Tiroid kanserinin bir tek tedavisi var o da cerrahi olarak tiroid bezinin alınmasıdır. Daha ileri safhalarda ise bu tiroid bezine komşu lenf bezlerinin alınması. Bunlar yapıldıktan sonra bazı tiplerinde görülür özellikle daha sık gördüğümüz papiller ve folikülerler bu gruba giriyor.

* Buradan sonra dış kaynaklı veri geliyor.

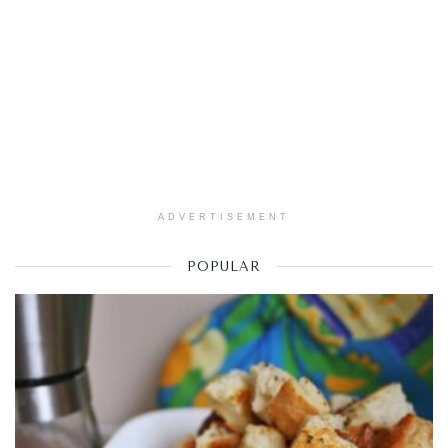
ADVERTISEMENT
POPULAR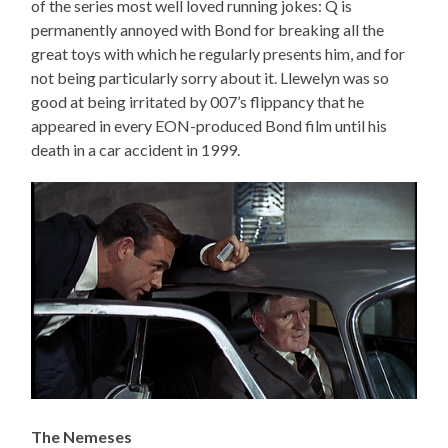
of the series most well loved running jokes: Q is
permanently annoyed with Bond for breaking all the
great toys with which he regularly presents him, and for
not being particularly sorry about it. Llewelyn was so
good at being irritated by 007’s flippancy that he
appeared in every EON-produced Bond film until his
death in a car accident in 1999.
The Nemeses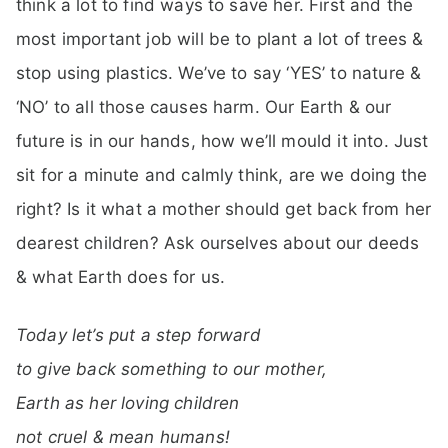
think a lot to find ways to save her. First and the
most important job will be to plant a lot of trees &
stop using plastics. We’ve to say ‘YES’ to nature &
‘NO’ to all those causes harm. Our Earth & our
future is in our hands, how we’ll mould it into. Just
sit for a minute and calmly think, are we doing the
right? Is it what a mother should get back from her
dearest children? Ask ourselves about our deeds
& what Earth does for us.
Today let’s put a step forward
to give back something to our mother,
Earth as her loving children
not cruel & mean humans!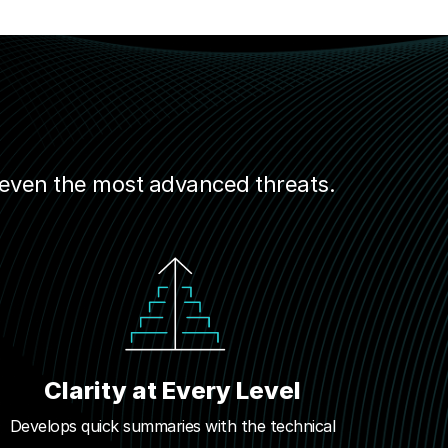
 even the most advanced threats.
Clarity at Every Level
Develops quick summaries with the technical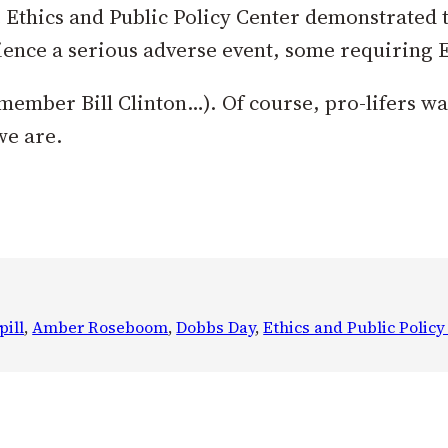
 Ethics and Public Policy Center demonstrated t
ience a serious adverse event, some requiring 
emember Bill Clinton…). Of course, pro-lifers w
we are.
pill
, 
Amber Roseboom
, 
Dobbs Day
, 
Ethics and Public Policy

Ameliyattan sonra bir de radyoaktif iyot tedavisi uyguluyoruz. Bu bir kemoterapi değil, radyoterapi değil halk arasında atom tedavisi diye bilinen bir radyoaktif iyot tabletinin yutulmasıyla yapılan kolay bir tedavidir. Bu tedaviyi gören hastaların etrafa vereceği zarardan dolayı hastaların birkaç gün tecrit edilmesi gerekiyor; kurşunlu odada üç gün kalmaları söz konusu. Bunun dışında, ömür boyu tiroid hormonu içeren haplar kullanıyorlar.

Hastaların yüzde 90’ının tedavisi cerrahiyle biter, geri kalan kısmında da bahsettiğimiz radyoaktif iyot tedavisi uygulanır.

. Tiroid cerrahisinde ne gibi gelişmeler var? Artık tiroid kanserinde ameliyatları robotlarla yapmak mümkün mü?
Robotla ameliyat, tamamen estetik kaygıyla, boyunda tiroid ameliyatının izini görmek istemeyenlere yapılır. Bunu 2 buçuk santimetreye kadar indirmiş olmamıza rağmen bazı kişiler bunların da görünmesini istemiyor olabilir hak veriyoruz, hak verdiğimiz için de böyle bir uğraş içine girdik. Kol altından yaptığımız bir kesiyle oradan oluşturduğumuz bir tünelle tiroide varıp o tünelin içerisinden robotun kollarını sokup daha sonra bizim dışarıdan robot kollarına müdahale ederek ameliyatı yaptığımız yöntemdir. Ameliyat süresi biraz daha uzun ama kozmetik açıdan son derece yüz güldürücü.

“ROBOTİK CERRAHİ HASTANIN İSTEĞİNE BAĞLI”

. Her tiroid kanseri nedeniyle ameliyat olması gereken vakaya robotik cerrahi uygulanabilir mi? Uygulanamayacak hastalar da var mı?
Genellikle tümör çapının 3 santimin üstünde olmamasını tercih ediyoruz tiroidi iyi manipüle edebilme açısından ama teknoloji ilerlerse belki bununla da ilgili gelişmeler olabilir. Bu bir hasta tercihidir, robotik cerrahi bir hekim tercihi değildir. Ben bunu tamamen hastanın estetik kaygılarına bırakmış durumdayım.

. Her 100 kişiden 40 kişide nodül var. İyi huylu bir nodül daha sonra kansere dönüşebilir mi?
Dönüşebilir, iyi huylu bir nodülün yaklaşık 3 buçuk 4 santimden sonra bu riski artar. İğne biyopsisiyle yüzde 95 iyidir denilen oran yaklaşık yüzde 60’a düşer o nedenle iyi olan nodüllerde de erkeklerde 4, kadınlarda 3 santimden sonra ameliyat olmalarını öneriyoruz.